Скушно было Кирилову в Сенате… Притащатся утром двое — Сукин и Новосильцев, закусочки истребуют. А тут, глядишь, час сенатский на извод пошел, начался час адмиральский. Пора чарку приять по-божески да обедать по домам ехать. Сенат, заново возрожденный при Анне, на корню гнил! И князь Дмитрий Голицын нащупал язву опасную — Кабинет царицы (пока что учреждение тайное). Но силу Кабинет уже имеет, и все важные дела текут мимо сенаторства: не в рот, а по усам…
Однажды князь сказал Остерману:
— Пока власть была в руках совета Верховного и тайного, забыли мы, Андрей Иванович, одно дело свершить…
— О чем же забыли мы? — спросил его Остерман.
— А надо было нам башку твою на столе Совета положить и отрезать ее ножиком тупым!
— Дмитрий Михайлыч, — отвечал на это Остерман с улыбкой, — того уже не придется сделать. А я вот еще не теряю надежды, что скоро буду иметь наслаждение до вашей шеи добраться…
Голицын уехал к себе, и повесток от Кирилова не принимал.
— Я ныне в бренности пребываю, — говорил он.
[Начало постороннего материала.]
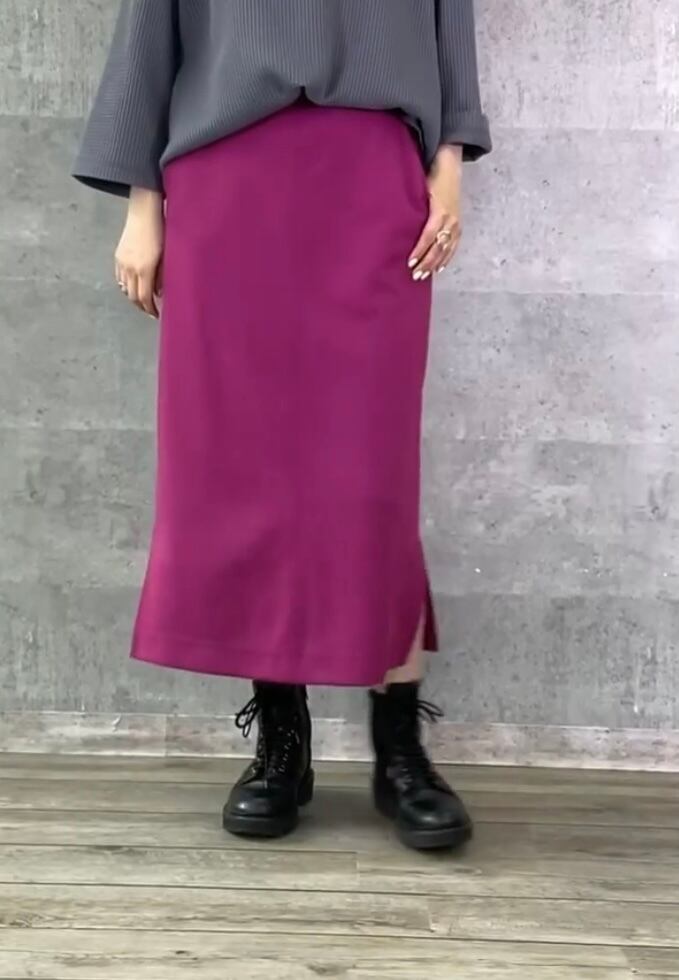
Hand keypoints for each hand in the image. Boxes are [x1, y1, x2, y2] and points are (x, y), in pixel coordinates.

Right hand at [115, 188, 164, 317]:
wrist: (143, 212)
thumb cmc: (160, 232)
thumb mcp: (166, 256)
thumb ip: (162, 277)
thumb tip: (158, 293)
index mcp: (144, 269)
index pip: (145, 298)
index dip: (150, 309)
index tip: (157, 315)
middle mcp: (130, 268)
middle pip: (133, 297)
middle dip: (142, 307)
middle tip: (151, 311)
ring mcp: (122, 263)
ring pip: (125, 289)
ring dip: (133, 297)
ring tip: (143, 301)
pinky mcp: (118, 257)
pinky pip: (120, 278)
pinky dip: (126, 286)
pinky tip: (134, 286)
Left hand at [408, 144, 462, 280]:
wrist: (450, 167)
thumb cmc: (431, 178)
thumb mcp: (421, 191)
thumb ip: (413, 208)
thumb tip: (397, 225)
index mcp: (440, 212)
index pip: (428, 236)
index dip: (420, 250)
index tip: (410, 262)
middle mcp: (450, 221)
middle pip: (438, 247)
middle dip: (426, 263)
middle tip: (415, 275)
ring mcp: (456, 224)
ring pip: (446, 249)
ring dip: (435, 264)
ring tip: (424, 275)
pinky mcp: (459, 226)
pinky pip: (453, 247)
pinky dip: (446, 258)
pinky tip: (439, 268)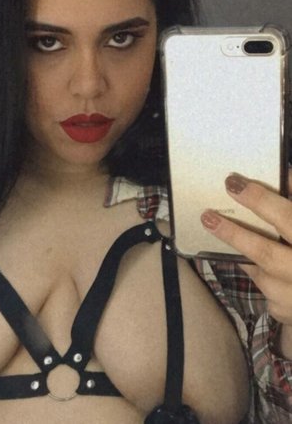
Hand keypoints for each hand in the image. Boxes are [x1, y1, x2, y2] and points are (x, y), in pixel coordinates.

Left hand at [201, 170, 291, 355]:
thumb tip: (286, 174)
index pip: (289, 219)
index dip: (261, 201)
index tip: (233, 183)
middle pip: (266, 254)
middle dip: (234, 234)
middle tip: (207, 216)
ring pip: (262, 276)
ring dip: (247, 257)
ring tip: (232, 238)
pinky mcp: (290, 316)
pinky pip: (267, 294)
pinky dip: (263, 277)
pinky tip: (267, 269)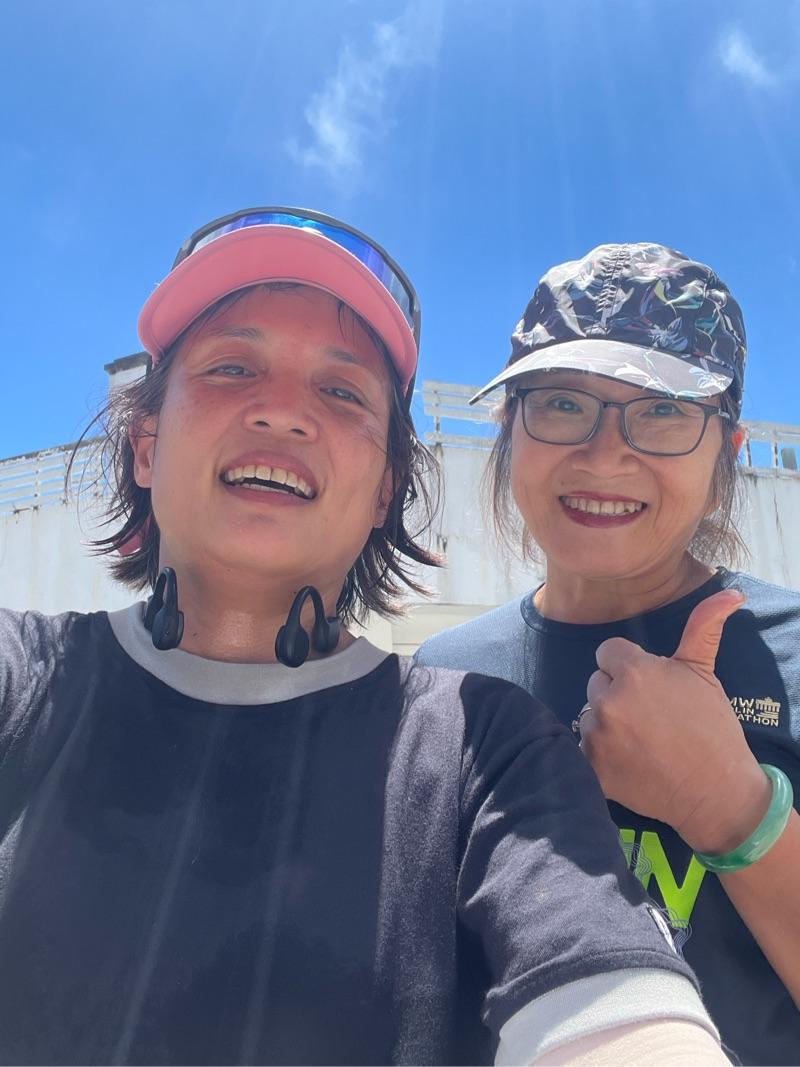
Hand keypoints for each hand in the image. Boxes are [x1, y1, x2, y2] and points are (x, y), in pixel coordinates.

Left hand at [579, 589, 769, 852]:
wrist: (714, 791)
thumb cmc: (712, 728)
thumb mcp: (704, 673)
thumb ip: (704, 627)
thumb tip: (730, 593)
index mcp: (634, 672)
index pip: (608, 653)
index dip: (629, 668)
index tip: (650, 690)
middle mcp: (609, 700)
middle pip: (597, 683)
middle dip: (617, 694)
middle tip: (649, 717)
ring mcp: (597, 734)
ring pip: (589, 714)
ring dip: (606, 723)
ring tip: (640, 739)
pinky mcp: (590, 765)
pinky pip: (582, 745)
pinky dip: (600, 752)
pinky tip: (627, 758)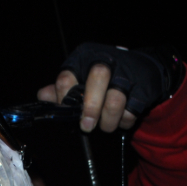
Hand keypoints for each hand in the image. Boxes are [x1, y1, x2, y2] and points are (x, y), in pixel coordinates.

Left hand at [36, 43, 175, 133]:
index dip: (64, 99)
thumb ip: (62, 89)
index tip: (66, 114)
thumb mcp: (80, 80)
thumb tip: (43, 96)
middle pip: (97, 77)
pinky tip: (121, 120)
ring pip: (115, 99)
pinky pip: (132, 110)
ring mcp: (127, 72)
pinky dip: (125, 121)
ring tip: (105, 126)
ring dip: (108, 121)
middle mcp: (104, 59)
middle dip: (90, 107)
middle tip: (86, 126)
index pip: (67, 77)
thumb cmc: (102, 80)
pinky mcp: (143, 87)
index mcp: (83, 58)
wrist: (141, 72)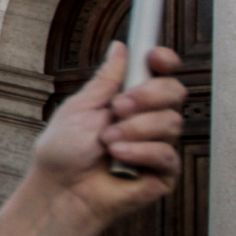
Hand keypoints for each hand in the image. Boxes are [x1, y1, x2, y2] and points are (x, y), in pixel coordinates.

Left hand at [0, 42, 187, 235]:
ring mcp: (158, 145)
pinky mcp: (164, 172)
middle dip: (147, 96)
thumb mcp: (81, 107)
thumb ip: (106, 79)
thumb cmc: (64, 150)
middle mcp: (148, 119)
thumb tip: (120, 47)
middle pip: (175, 92)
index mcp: (129, 99)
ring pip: (171, 122)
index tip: (154, 56)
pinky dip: (139, 151)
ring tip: (107, 141)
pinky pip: (167, 153)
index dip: (163, 60)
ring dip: (134, 129)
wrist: (61, 189)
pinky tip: (118, 156)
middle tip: (118, 108)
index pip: (160, 73)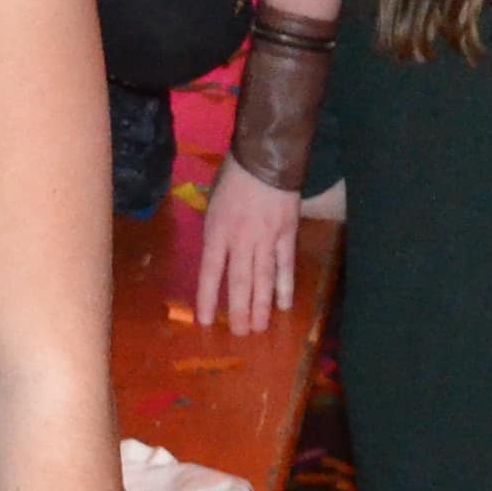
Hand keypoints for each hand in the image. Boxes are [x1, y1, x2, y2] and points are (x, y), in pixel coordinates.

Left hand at [196, 162, 303, 337]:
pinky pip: (285, 265)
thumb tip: (217, 255)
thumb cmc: (234, 176)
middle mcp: (241, 239)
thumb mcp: (213, 202)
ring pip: (263, 279)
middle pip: (239, 282)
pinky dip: (284, 286)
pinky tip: (283, 305)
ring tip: (259, 328)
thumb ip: (216, 231)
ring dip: (261, 306)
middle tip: (239, 333)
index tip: (204, 321)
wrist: (267, 157)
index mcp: (217, 230)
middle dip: (238, 310)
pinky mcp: (287, 234)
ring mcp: (266, 239)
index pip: (210, 272)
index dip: (206, 298)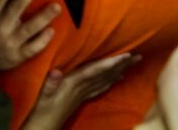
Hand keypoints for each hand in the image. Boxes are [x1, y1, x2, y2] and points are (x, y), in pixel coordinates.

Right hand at [22, 53, 142, 128]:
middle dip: (121, 66)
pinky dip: (110, 81)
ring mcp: (82, 94)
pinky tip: (116, 78)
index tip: (126, 55)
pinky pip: (99, 88)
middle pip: (105, 75)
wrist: (42, 127)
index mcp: (72, 84)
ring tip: (132, 63)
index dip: (110, 63)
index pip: (94, 71)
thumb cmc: (39, 110)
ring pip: (105, 81)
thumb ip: (49, 83)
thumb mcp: (42, 94)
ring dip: (119, 71)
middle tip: (139, 57)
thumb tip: (57, 72)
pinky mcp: (80, 98)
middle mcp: (81, 89)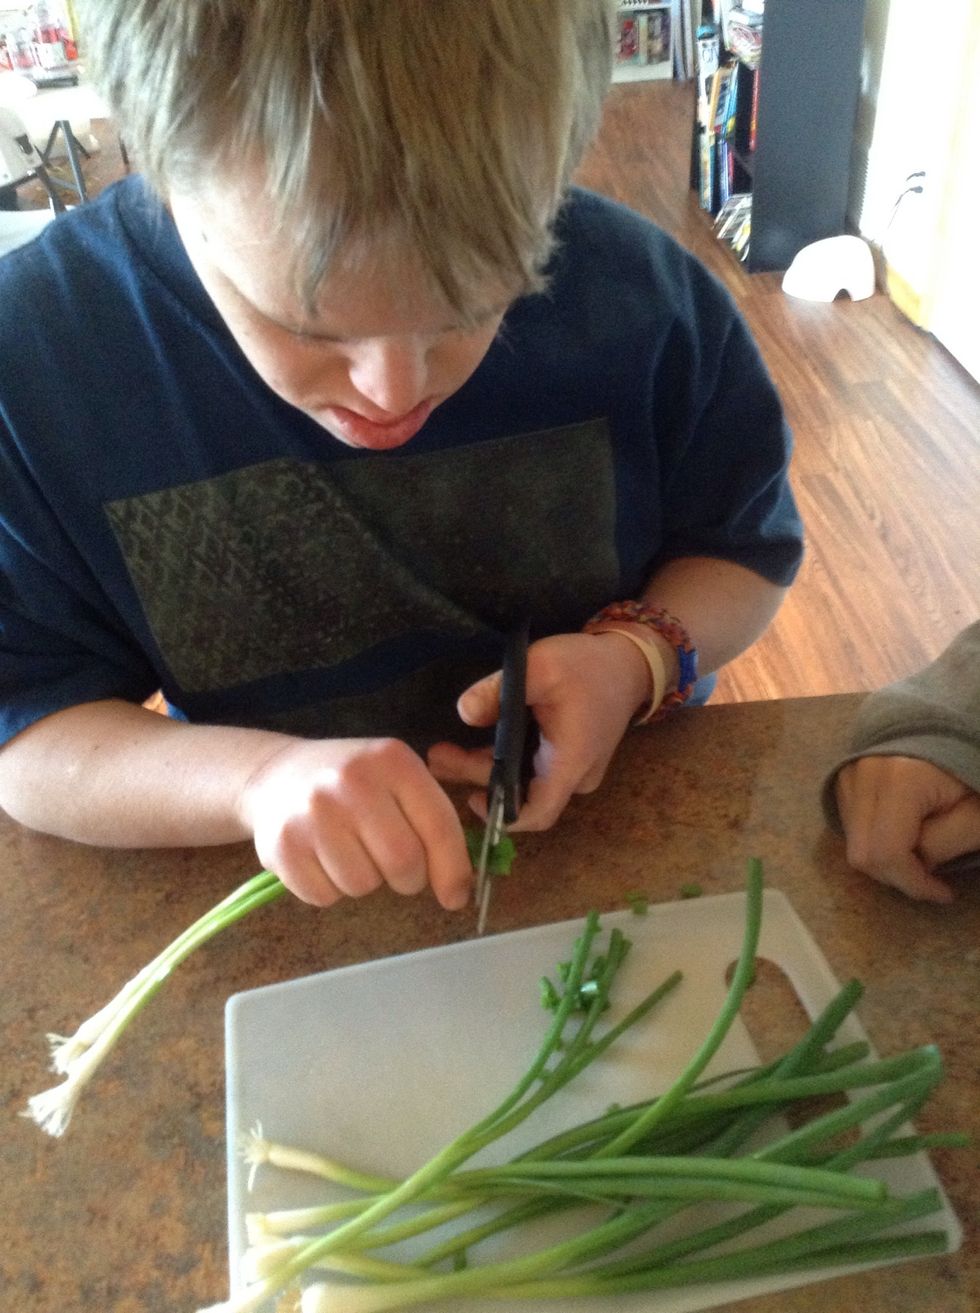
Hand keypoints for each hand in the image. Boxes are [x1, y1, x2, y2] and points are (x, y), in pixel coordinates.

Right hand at [238, 737, 471, 909]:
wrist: (275, 775)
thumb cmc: (351, 783)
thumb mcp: (394, 779)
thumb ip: (431, 821)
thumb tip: (457, 889)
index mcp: (391, 760)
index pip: (438, 825)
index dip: (453, 869)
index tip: (456, 896)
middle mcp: (352, 781)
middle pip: (403, 862)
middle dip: (407, 879)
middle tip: (394, 867)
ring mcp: (313, 813)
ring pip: (363, 884)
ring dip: (364, 881)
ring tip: (348, 849)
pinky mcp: (283, 846)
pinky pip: (325, 896)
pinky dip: (329, 889)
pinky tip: (320, 857)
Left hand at [427, 631, 652, 830]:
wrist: (626, 663)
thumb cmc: (588, 666)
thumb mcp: (541, 665)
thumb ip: (500, 689)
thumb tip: (463, 713)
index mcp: (571, 762)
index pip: (537, 812)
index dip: (503, 815)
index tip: (470, 798)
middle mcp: (575, 776)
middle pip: (521, 794)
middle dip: (477, 778)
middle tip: (437, 757)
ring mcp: (572, 770)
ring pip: (524, 783)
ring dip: (485, 769)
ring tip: (444, 751)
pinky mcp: (567, 759)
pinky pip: (532, 770)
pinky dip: (502, 760)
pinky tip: (471, 743)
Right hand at [835, 755, 979, 902]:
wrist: (948, 727)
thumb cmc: (969, 771)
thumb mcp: (975, 814)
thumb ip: (942, 845)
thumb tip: (915, 865)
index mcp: (899, 780)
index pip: (886, 853)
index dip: (913, 883)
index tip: (943, 892)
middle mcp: (863, 775)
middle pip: (862, 855)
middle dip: (898, 876)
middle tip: (930, 875)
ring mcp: (848, 775)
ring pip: (853, 845)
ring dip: (886, 860)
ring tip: (919, 849)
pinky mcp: (844, 778)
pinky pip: (851, 827)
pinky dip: (875, 841)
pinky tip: (901, 831)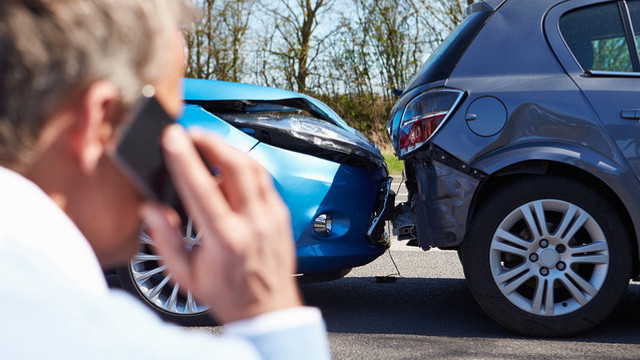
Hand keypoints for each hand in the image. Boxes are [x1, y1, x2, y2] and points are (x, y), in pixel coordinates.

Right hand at [140, 124, 301, 323]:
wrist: (267, 309)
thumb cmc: (227, 294)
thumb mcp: (185, 275)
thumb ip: (165, 239)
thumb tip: (150, 209)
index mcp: (225, 239)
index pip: (202, 188)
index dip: (184, 158)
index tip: (172, 137)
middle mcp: (253, 223)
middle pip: (235, 166)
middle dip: (210, 141)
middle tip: (190, 133)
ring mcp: (271, 216)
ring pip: (253, 167)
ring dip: (228, 149)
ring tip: (207, 144)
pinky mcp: (281, 213)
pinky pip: (264, 179)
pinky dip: (244, 166)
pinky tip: (229, 166)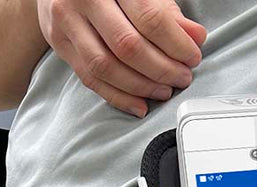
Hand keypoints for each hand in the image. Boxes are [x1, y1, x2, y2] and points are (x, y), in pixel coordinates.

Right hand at [37, 0, 206, 116]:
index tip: (192, 57)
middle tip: (181, 78)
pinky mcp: (60, 45)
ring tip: (163, 91)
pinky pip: (90, 80)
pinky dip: (118, 97)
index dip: (175, 44)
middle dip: (161, 69)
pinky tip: (139, 104)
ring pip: (106, 67)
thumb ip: (166, 12)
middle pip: (127, 46)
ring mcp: (66, 22)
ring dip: (140, 87)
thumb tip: (196, 37)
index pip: (149, 18)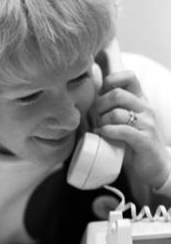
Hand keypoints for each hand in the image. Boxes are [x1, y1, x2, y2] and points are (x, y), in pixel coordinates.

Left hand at [94, 69, 170, 188]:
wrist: (153, 166)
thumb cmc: (132, 141)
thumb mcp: (123, 118)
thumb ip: (111, 102)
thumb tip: (92, 82)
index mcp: (140, 99)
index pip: (129, 76)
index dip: (111, 80)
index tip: (101, 94)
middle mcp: (145, 108)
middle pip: (117, 94)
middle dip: (100, 105)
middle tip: (96, 116)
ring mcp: (146, 124)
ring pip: (117, 113)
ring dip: (102, 121)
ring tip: (99, 128)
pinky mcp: (144, 140)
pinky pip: (122, 130)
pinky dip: (107, 132)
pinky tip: (101, 135)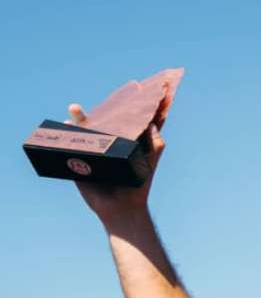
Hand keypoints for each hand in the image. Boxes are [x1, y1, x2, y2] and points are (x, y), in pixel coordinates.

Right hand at [67, 102, 166, 223]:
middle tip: (83, 103)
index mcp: (125, 143)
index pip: (123, 121)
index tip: (124, 90)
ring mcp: (94, 153)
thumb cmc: (140, 183)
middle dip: (91, 112)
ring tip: (74, 109)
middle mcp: (108, 145)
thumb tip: (152, 122)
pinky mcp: (82, 165)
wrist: (125, 207)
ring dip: (77, 120)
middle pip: (99, 123)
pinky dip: (66, 138)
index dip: (123, 107)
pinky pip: (71, 150)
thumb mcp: (151, 160)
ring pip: (83, 133)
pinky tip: (66, 127)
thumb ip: (156, 141)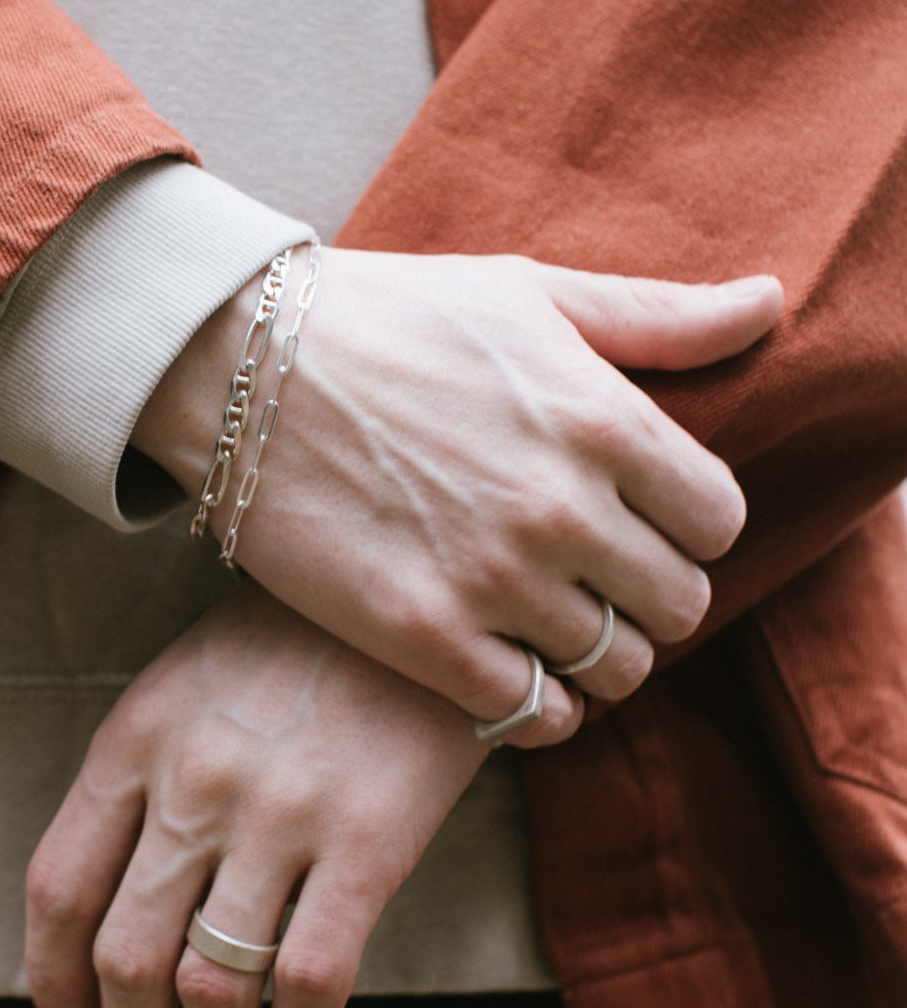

Выпал в Архангельском первый снежок — мяконький, словно пух. И стреляли меж дерев следки (это зайцы ночью сигали). Поддерживаемый сыном Сергеем, выходил старый верховник в запущенный сад.
— Сыне мой, — говорил Голицын, — посочувствуй хоть ты мне. Укрепи меня, сыне! Впереди ничего не вижу — мрак и беззаконие, а позади меня Русь лежит боярская… Куды же нам следовать?
— Ах, батюшка, — отвечал молодой князь. — На что вам души самоуязвление? Лихолетья злые не раз на Русь приходили, а Русь все едино стоит и хорошеть еще будет…
Однажды под вечер, пригнув в дверях голову, вошел в светелку отставного верховника враг его — граф Пашка Ягужинский.
— Дмитрий Михайлыч, — сказал, не чинясь, — я человек таков: ты меня в узилище тюремное вверг, а я, вишь, молодец какой — к тебе же с поклоном иду. Хочу разумно советоваться… О мужикам вспоможении, о юношества просвещении! Ныне время пристало, чтобы юношество для подвигов доморощенно образовать. Через корпусы кадетские, кои я в Берлине выведал. Через тот корпус, князь, великая прибыль видится! Посуди сам: молодой человек языки разные будет знать, в риторике и географии знатным скажется, рисовать и мыслить научится, на шпагах биться, вольтижировать станет на лошадях и с дамами обращаться легко приучится. Понеже, кто к наукам воинским не склонен, того можно из корпуса в чины гражданские выпускать… Двойная выгода: офицеры и чиновники будут грамотны. Того нам, русским, и надобно.
— Поздно, — ответил ему Голицын. — Пятками назад далеко вперед не ускачешь'… — И Ягужинского от себя отвадил (напрасно!).
Генерал-прокурор империи ходил ныне приплясывая. И пальцами любил прищелкивать. Не дай бог ему винца нюхнуть — тогда он сгоряча бился.
Остерман недаром его боялся — чуть что, сразу в драку! А коли разойдется, бывало, то вприсядку пляшет перед престолом. «Мне то не обидно, — говорил, — коли Ришелье тоже плясал перед королевой!» И в пляске волчком кружил, хохотала Анна:
— Весел мой генерал-прокурор, весел! За то и жалую его…
А вот обер-прокурор Анисим Маслов был человек раздумчивый. Скромен и тих, себе на уме, он вперед не лез.
Жене своей Дуньке, рябой и умной, признавался:
— На костях людских плохи пляски. У меня вот ныне душа вся черная, как ночь египетска! Горечь в себе изжить не могу. Русь-то хилеет, ибо мужика мы губим поборами ужасными…
Не знал Маслов, что граф Бирен нарочито его выдвигал. И решил честности Маслова всемерно потворствовать. Чтобы стало тошно Остерману от этой честности.